Backgrounder

2005 Sep⁠t⁠ember – Backgrounder #46 – Proper⁠t⁠y R⁠i⁠gh⁠t⁠s A⁠t⁠ R⁠i⁠sk?

By: The James Madison Institute / 2005

Executive Summary

Until the United States Supreme Court announced its 5-4 decision in Kelo v. City of New London, many Americans probably had given little thought to the doctrine of eminent domain. In and around law schools, it was widely perceived as an essential component of courses in property law and, in some states, a lucrative specialty for attorneys.

To most of the general public, however, “eminent domain” was not a major concern. Sure, the government could use the condemnation process to acquire private property needed for public purposes such as roads, parks, or schools, but the owners whose property was acquired would be compensated – sometimes quite handsomely.

Moreover, an attentive purchaser using due diligence and common sense often could determine whether all or a portion of a particular property was vulnerable to condemnation by the government for a public use at some timein the future. For instance, if a house or store sat beside a traffic-choked stretch of two-lane road only six blocks from where the six-landing ended, that was a clue that the property’s owner eventually might lose a bit of his front lawn or parking area.

That kind of risk can be anticipated and evaluated. The Kelo decision, however, opened the door for local governments to expand their use of the doctrine of eminent domain in ways that create a great deal of uncertainty and, thus, anxiety among property owners.

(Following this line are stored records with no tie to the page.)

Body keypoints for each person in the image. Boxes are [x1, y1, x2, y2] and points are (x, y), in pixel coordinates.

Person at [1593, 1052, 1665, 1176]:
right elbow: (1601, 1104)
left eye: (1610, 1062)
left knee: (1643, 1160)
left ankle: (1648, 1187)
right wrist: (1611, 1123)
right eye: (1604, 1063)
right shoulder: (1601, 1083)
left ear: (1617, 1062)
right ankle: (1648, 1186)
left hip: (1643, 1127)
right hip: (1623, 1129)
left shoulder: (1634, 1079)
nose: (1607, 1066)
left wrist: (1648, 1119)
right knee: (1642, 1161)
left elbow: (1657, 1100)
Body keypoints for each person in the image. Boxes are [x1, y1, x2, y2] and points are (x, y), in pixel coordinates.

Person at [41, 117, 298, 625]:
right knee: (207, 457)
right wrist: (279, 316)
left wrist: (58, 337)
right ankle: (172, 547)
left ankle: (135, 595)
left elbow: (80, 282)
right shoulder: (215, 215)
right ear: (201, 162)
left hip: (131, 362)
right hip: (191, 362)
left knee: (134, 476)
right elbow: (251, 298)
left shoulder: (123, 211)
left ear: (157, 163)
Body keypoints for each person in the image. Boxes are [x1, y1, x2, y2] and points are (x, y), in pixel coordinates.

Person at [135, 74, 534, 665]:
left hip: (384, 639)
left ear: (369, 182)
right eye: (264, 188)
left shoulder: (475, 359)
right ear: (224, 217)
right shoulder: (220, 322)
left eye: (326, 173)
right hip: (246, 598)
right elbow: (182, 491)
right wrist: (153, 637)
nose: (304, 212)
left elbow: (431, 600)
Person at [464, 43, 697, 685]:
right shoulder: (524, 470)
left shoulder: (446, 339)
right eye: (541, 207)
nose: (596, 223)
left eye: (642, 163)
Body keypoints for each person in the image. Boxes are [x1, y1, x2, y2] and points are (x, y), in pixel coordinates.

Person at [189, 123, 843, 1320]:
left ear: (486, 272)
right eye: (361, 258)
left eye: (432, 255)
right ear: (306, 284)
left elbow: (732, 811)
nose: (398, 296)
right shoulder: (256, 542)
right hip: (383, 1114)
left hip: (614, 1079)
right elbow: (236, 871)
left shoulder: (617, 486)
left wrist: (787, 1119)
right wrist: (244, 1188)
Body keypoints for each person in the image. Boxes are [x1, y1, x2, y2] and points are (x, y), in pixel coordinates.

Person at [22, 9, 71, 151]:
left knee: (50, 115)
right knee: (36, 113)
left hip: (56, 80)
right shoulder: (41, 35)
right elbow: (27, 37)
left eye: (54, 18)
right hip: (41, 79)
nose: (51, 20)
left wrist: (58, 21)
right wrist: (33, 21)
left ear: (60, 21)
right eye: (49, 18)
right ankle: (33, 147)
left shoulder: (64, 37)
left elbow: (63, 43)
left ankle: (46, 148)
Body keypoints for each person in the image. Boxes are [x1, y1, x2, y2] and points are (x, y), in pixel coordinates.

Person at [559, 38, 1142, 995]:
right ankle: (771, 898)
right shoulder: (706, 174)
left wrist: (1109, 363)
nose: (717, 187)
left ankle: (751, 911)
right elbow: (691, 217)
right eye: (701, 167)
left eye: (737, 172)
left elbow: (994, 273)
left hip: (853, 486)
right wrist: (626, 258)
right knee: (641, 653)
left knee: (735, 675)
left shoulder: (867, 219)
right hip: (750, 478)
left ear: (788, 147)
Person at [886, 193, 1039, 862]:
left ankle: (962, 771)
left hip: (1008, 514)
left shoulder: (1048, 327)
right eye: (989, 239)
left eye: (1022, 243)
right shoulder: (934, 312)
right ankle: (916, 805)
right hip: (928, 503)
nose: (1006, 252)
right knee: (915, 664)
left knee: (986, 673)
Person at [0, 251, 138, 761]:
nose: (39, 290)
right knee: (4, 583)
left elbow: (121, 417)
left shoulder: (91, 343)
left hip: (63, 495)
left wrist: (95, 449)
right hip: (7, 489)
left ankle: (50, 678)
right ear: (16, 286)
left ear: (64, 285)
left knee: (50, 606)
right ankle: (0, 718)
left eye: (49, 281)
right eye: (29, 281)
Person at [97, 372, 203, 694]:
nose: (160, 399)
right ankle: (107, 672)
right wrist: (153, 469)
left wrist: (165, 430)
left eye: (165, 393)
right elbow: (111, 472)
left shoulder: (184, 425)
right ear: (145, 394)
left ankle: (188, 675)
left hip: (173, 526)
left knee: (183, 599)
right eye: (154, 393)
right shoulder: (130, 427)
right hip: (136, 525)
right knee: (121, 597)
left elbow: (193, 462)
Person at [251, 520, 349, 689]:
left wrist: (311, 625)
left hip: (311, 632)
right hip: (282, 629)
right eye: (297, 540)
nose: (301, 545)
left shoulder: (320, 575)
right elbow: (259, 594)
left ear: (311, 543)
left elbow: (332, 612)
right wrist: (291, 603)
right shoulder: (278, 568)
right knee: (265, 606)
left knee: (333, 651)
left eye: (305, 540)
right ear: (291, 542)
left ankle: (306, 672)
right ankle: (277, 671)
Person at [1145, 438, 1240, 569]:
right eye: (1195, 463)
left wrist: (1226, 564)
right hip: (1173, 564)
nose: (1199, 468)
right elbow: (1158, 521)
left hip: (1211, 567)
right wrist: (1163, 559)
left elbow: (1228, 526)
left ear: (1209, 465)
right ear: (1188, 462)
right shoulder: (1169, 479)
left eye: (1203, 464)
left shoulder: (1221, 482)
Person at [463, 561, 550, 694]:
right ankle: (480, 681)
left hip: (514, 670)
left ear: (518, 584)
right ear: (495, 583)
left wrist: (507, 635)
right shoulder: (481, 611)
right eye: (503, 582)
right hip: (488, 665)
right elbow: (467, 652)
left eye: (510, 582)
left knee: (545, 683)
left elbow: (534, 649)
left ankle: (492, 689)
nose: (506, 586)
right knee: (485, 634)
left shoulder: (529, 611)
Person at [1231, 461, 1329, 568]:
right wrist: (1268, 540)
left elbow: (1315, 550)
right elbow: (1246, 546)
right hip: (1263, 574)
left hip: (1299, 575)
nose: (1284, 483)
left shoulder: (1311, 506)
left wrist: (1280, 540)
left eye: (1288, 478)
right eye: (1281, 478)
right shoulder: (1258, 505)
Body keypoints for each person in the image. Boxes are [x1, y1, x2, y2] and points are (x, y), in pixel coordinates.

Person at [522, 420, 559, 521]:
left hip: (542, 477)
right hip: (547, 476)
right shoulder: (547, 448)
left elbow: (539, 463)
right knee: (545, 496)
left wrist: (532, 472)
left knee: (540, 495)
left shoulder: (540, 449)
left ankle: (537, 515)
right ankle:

The decision, which has been widely criticized by advocates of property rights, did have one redeeming feature, however: It as much as invited the states to respond by enacting their own ground rules for the use of eminent domain authority by the local governments within their jurisdiction. This policy paper is intended to offer helpful background information that policy makers in Floirda (and other states) might use to respond to the Kelo decision’s invitation to act.